A CHICKEN METHYLATION CLOCK

Abstract

The invention provides a method of establishing a chicken methylation clock comprising: (a) determining the methylation ratio and the read coverage of the genomic CpG sites of an age-correlated training sample of a specific chicken tissue; (b) defining a set of CpG sites having reliable methylation ratios in all training samples of step (a) using a cutoff value; and (c) performing a penalized regression using the methylation ratios of step (b) as input and the age correlated to the training sample as dependent variable, by applying a penalized regression model; thereby obtaining a set of CpG sites with corresponding weighting factors and intercept of the linear model equation as parameters defining the chicken methylation clock.

Claims

1. A method of establishing a chicken methylation clock, the method comprising: (a) determining a methylation ratio and a read coverage of genomic CpG sites of an age-correlated training sample of a specific chicken tissue; (b) defining a set of CpG sites having reliable methylation ratios in all training samples of the determining (a) using a cutoff value; and (c) performing a penalized regression using the methylation ratios of the defining (b) as input and the age correlated to the training sample as dependent variable, by applying a penalized regression model; thereby obtaining a set of CpG sites with corresponding weighting factors and intercept of a linear model equation as parameters defining the chicken methylation clock.

2. The method according to claim 1, wherein the methylation ratio and the read coverage of the genomic CpG sites are determined in the determining (a) using bisulfite sequencing.

3. The method according to claim 1, wherein the age-correlated training sample of the specific chicken tissue used in the determining (a) is selected from the group consisting of gut tissue, muscle tissue, organ tissue and skin tissue.

4. The method according to claim 1 , wherein the coverage cutoff value defined in the defining (b) is 3.

5. The method according to claim 1, the method further comprising: (d) optimizing a fit of the regression model such that the number of CpG sites is reduced to below 100.

6. The method according to claim 5, wherein for optimizing the fit of the regression model in the optimizing (d), applying ridge regression in combination with lasso regression.

7. The method according to claim 6, wherein the methods of ridge regression and lasso regression are balanced using an alpha value of between 0 and 1.

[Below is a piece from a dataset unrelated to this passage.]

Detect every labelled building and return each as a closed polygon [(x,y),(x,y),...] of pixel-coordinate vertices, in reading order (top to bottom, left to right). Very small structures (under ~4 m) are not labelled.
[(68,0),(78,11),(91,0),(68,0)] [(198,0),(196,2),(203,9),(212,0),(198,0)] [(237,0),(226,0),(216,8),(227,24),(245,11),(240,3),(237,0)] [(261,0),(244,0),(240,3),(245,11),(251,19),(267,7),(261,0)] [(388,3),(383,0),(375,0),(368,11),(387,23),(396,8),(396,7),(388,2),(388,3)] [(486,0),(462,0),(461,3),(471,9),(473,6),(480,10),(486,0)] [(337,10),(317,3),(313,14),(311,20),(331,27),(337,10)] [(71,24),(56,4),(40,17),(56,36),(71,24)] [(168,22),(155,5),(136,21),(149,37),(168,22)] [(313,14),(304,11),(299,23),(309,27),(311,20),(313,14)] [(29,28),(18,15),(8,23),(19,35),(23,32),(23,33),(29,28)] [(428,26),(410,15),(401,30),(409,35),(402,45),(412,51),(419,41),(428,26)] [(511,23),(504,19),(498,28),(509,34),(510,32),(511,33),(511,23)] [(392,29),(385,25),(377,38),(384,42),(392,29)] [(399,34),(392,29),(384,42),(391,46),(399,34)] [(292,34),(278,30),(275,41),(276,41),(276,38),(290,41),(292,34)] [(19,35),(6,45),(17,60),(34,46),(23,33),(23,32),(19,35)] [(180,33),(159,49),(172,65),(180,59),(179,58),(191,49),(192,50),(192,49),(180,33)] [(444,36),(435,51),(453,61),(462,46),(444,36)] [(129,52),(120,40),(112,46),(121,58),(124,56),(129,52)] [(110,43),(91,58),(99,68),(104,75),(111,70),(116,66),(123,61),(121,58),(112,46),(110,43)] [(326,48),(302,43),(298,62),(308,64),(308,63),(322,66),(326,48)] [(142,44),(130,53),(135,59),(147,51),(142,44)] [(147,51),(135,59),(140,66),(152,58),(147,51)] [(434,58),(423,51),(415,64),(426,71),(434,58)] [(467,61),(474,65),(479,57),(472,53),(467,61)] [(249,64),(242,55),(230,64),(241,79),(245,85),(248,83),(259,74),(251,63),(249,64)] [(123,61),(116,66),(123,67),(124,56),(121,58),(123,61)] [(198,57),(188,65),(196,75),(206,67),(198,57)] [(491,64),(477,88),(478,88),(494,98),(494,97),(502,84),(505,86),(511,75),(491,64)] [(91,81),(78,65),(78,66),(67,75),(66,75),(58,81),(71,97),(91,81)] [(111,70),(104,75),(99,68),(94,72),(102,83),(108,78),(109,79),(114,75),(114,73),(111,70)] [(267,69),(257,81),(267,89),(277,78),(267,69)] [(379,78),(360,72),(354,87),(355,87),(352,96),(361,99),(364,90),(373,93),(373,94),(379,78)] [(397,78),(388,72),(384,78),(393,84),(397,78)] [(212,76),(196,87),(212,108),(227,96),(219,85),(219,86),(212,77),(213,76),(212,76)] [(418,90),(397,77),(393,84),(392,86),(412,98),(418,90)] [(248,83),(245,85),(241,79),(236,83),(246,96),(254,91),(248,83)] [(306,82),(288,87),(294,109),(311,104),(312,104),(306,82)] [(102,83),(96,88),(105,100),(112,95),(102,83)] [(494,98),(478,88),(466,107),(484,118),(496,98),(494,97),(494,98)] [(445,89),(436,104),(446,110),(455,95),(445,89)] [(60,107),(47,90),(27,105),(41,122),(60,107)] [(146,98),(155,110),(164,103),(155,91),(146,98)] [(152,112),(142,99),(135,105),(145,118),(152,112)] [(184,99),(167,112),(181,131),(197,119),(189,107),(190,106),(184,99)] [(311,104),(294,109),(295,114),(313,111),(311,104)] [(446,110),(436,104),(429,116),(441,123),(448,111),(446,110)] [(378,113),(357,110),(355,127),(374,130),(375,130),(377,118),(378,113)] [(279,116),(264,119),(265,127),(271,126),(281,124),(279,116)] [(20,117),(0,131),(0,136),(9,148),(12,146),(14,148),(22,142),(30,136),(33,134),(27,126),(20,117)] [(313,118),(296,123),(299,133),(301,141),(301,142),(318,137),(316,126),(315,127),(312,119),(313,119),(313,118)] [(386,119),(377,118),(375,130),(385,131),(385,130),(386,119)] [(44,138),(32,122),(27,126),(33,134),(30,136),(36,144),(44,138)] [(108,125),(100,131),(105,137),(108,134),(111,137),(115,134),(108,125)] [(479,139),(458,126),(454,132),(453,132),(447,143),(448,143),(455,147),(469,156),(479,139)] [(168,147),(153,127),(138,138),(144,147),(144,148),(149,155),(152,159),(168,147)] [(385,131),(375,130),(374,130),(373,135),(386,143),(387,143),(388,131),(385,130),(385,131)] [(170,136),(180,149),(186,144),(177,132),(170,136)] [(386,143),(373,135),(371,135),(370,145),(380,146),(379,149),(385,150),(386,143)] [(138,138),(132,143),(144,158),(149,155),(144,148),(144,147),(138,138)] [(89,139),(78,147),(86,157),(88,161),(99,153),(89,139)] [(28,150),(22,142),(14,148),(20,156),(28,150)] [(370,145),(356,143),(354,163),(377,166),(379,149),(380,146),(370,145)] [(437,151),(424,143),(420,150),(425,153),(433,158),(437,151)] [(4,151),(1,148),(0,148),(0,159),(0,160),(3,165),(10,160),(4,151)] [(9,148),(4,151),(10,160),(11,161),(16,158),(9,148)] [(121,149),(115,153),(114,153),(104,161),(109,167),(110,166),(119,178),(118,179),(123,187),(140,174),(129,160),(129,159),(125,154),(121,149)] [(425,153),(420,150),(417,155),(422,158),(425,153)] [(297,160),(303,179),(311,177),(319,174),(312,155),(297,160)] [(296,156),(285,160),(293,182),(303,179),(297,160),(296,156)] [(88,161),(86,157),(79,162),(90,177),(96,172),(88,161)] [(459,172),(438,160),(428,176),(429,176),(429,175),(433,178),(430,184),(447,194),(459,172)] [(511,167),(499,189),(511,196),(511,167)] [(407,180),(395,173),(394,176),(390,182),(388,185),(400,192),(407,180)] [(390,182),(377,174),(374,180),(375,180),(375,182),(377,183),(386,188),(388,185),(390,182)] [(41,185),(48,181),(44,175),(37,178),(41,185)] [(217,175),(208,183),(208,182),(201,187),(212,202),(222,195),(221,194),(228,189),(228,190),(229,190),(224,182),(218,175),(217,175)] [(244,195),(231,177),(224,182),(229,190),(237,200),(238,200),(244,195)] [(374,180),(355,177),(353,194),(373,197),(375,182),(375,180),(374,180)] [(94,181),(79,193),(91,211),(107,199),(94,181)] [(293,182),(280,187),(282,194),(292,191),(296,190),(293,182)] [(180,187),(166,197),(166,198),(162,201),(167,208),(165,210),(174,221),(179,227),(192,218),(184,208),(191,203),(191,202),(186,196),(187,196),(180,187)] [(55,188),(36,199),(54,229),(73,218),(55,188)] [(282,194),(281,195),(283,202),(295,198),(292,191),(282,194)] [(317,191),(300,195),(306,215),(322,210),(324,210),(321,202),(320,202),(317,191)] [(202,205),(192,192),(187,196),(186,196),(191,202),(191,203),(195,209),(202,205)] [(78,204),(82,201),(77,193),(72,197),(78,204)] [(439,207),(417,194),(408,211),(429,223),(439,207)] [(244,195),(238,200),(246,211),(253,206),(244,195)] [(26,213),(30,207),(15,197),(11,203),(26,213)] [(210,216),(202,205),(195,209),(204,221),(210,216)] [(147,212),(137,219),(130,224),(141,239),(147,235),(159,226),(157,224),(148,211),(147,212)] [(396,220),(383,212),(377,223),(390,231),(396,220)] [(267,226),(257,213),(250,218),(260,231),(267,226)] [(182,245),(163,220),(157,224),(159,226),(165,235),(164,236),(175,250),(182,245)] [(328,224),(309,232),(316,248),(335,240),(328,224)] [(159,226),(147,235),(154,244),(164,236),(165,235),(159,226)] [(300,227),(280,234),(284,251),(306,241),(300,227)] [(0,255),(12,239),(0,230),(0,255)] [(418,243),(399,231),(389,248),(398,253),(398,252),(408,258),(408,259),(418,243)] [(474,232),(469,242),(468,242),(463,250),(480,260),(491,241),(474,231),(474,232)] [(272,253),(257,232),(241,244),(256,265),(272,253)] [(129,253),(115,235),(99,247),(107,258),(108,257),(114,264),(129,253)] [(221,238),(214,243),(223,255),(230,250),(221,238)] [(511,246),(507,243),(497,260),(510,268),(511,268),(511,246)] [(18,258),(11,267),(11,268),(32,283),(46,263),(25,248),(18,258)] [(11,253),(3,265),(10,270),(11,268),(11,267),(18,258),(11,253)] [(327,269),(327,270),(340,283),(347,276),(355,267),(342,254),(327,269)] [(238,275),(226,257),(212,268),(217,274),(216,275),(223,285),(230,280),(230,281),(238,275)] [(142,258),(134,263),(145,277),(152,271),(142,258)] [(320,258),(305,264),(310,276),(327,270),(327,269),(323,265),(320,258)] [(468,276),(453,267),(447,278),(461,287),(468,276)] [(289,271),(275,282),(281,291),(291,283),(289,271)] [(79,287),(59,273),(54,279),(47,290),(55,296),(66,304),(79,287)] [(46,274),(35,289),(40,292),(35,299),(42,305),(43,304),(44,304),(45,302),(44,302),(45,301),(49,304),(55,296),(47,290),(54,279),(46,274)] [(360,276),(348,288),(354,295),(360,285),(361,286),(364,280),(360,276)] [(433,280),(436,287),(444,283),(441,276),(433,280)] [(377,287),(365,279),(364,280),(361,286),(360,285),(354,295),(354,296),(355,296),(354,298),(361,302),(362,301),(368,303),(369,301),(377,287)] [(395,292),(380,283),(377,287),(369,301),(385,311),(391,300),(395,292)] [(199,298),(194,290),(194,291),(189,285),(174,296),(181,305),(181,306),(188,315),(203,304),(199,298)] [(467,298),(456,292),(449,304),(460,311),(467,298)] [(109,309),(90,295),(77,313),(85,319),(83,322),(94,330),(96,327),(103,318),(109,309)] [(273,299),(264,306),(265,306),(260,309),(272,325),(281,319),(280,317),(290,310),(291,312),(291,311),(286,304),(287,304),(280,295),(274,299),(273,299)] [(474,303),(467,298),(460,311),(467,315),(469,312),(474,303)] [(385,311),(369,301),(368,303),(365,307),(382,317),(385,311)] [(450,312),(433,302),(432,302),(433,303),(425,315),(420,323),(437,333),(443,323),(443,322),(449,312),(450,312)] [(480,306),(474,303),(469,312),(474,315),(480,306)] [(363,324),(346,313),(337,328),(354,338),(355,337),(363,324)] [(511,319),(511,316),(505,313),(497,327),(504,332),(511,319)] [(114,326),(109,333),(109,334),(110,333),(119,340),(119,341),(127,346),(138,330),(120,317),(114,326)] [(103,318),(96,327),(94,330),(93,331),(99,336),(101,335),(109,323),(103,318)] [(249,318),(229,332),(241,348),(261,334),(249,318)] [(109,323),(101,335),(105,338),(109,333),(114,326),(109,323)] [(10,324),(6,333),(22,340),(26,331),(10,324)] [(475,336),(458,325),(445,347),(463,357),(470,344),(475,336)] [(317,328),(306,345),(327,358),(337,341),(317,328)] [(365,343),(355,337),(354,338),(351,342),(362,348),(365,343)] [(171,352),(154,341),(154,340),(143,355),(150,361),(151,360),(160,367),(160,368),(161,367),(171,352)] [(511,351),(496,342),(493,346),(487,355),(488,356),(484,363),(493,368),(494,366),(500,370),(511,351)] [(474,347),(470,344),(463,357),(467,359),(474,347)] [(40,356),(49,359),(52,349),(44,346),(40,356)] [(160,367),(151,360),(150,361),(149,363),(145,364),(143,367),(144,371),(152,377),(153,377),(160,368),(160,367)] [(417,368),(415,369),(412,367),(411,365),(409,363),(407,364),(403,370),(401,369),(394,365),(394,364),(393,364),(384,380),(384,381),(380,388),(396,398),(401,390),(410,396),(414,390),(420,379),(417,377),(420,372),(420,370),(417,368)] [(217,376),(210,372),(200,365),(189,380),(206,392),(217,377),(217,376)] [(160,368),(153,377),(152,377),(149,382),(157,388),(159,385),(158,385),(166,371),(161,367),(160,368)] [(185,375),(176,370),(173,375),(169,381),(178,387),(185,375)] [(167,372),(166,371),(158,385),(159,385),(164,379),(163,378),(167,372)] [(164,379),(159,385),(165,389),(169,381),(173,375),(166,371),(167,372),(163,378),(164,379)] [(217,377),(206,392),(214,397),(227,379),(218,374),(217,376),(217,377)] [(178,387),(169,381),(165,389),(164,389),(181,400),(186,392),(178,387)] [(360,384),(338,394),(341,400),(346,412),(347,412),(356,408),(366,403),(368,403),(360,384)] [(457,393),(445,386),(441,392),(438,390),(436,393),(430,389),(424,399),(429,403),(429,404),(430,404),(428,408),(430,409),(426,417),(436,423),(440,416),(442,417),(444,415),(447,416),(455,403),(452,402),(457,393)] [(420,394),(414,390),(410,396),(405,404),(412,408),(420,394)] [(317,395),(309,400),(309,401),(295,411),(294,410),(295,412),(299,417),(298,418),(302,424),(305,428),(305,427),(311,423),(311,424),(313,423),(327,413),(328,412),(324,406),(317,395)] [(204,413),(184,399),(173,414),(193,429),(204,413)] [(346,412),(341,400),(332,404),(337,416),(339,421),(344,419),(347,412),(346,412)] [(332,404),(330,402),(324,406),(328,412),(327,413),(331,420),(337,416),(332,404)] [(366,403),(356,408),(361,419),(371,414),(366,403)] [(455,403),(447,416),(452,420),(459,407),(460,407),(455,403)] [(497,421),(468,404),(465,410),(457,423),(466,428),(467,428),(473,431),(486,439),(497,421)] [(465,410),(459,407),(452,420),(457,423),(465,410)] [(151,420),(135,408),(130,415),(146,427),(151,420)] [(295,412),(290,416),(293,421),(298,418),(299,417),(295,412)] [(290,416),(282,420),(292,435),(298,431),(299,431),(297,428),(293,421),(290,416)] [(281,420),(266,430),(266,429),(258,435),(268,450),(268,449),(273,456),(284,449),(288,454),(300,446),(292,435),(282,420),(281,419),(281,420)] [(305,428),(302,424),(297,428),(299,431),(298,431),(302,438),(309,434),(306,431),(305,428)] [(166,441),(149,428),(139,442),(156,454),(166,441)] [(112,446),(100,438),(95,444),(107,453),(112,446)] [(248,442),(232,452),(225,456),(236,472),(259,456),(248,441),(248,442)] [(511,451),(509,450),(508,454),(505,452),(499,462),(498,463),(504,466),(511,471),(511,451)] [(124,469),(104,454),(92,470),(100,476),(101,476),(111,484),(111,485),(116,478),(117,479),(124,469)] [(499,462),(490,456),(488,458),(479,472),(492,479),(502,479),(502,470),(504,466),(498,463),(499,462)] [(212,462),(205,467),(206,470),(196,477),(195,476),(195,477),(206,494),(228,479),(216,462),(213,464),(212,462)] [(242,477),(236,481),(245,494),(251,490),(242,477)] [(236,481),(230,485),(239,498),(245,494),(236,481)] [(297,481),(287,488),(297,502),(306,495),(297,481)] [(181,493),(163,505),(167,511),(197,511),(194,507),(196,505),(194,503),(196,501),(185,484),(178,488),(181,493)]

8. An in vitro method for predicting the chronological age of a chicken, the method comprising: a) obtaining genomic chicken DNA from biological sample material deriving from a chicken subject or from a chicken population to be tested; b) determining a methylation level for the CpG sites indicated in Table 2 or, alternatively, for the CpG sites indicated in Table 3, in the genomic chicken DNA; c) comparing the methylation levels of the CpG sites in the genomic chicken DNA from the sample material to be tested with the methylation levels of the same CpG sites from an age-correlated reference sample material, and deducing therefrom the chronological age of the subject or the population to be tested.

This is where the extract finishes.